Furthermore, over half of all existing coal-fired power plants aren't making enough money to remain operational without market controls. Last year, 27 coal plants with 22 gigawatts of capacity shut down. To put that in perspective, that's around 10 million homes that will be powered by something other than coal. That number would likely be even higher were it not for intervention by the very same officials who regularly profess their love of free markets. Despite life-support efforts, a coal plant closes every 16 days under Trump, the same closure rate as during Obama's presidency.

As coal-fired plants rapidly go the way of the dodo, they are increasingly replaced with clean energy alternatives including wind and solar. In all of the United States, there is only one coal facility currently under construction, a tiny plant being built by the University of Alaska in Fairbanks. Coal isn't coming back, and coal industry executives know it.

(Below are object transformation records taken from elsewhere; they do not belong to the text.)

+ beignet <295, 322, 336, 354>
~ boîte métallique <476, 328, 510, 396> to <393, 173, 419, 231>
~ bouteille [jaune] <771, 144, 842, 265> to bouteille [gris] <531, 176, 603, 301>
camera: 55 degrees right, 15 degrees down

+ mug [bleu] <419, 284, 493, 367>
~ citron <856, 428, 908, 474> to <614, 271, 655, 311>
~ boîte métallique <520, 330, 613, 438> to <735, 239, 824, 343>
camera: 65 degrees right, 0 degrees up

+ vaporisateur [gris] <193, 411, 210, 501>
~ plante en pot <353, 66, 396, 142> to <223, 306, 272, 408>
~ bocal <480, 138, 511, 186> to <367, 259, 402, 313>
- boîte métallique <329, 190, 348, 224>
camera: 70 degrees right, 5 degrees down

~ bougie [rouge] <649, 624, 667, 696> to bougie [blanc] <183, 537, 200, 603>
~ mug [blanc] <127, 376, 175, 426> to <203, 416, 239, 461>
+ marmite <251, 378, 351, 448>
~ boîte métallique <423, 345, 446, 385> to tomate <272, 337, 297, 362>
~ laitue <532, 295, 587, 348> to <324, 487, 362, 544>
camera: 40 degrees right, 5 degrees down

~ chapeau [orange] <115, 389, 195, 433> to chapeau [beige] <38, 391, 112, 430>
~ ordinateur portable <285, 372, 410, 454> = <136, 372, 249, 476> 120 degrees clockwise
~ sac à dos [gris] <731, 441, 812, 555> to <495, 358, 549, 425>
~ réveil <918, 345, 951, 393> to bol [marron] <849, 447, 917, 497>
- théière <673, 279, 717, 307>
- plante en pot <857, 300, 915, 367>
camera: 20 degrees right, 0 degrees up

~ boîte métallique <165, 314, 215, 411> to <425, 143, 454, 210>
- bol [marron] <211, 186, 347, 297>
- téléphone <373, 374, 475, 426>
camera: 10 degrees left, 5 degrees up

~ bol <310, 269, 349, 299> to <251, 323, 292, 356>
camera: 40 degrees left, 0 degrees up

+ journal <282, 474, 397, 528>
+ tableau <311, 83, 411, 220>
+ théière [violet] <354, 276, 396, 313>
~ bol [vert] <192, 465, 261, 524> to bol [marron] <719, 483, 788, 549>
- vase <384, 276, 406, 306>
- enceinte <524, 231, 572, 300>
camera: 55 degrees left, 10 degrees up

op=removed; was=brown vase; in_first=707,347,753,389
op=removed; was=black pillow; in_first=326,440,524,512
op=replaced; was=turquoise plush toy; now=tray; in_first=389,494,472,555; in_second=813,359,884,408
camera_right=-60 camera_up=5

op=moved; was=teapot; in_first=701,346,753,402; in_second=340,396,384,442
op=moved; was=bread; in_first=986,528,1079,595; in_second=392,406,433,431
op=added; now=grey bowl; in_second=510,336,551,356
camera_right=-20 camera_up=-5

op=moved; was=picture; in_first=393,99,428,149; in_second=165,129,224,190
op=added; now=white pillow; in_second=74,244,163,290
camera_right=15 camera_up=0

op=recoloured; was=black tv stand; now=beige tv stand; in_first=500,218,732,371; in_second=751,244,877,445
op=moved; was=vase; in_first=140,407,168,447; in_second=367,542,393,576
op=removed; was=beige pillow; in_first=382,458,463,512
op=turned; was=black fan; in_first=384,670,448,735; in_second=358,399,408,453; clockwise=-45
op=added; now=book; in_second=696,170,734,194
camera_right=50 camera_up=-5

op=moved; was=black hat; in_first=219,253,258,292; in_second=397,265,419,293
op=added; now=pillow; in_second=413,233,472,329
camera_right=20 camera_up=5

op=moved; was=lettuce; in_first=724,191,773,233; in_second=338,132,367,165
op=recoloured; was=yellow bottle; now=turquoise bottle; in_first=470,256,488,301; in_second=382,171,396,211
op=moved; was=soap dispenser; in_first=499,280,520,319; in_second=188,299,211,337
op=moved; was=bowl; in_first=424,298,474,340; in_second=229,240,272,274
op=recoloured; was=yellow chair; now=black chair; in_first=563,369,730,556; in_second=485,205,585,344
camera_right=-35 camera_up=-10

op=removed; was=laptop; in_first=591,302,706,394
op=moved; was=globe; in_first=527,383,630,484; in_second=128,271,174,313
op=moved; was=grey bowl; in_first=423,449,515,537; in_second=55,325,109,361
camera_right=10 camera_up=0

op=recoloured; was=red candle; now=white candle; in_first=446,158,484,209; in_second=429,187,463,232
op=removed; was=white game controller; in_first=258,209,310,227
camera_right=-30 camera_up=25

The decision to ditch coal, which can't compete with wind and solar absent government intervention, is being made at the state and local level by officials who are increasingly aware of the potentially existential threat posed by anthropogenic climate change. Successful grassroots organizing by groups like the Sierra Club and its Beyond Coal movement has been a constant thorn in the fossil fuel industry's side, as have court challenges and lengthy public comment periods.

While there is indeed so much to sound the alarm over given the Trump administration's very open war on our environment, all the president's public promises and proclamations about saving the coal industry are little more than just more "alternative facts." And while we should always condemn policies and actions that sacrifice lives upon the altar of corporate profits, we can all breathe a little easier knowing that the worst Trump can do won't be enough to save the coal industry as it belches its last black, dying gasps.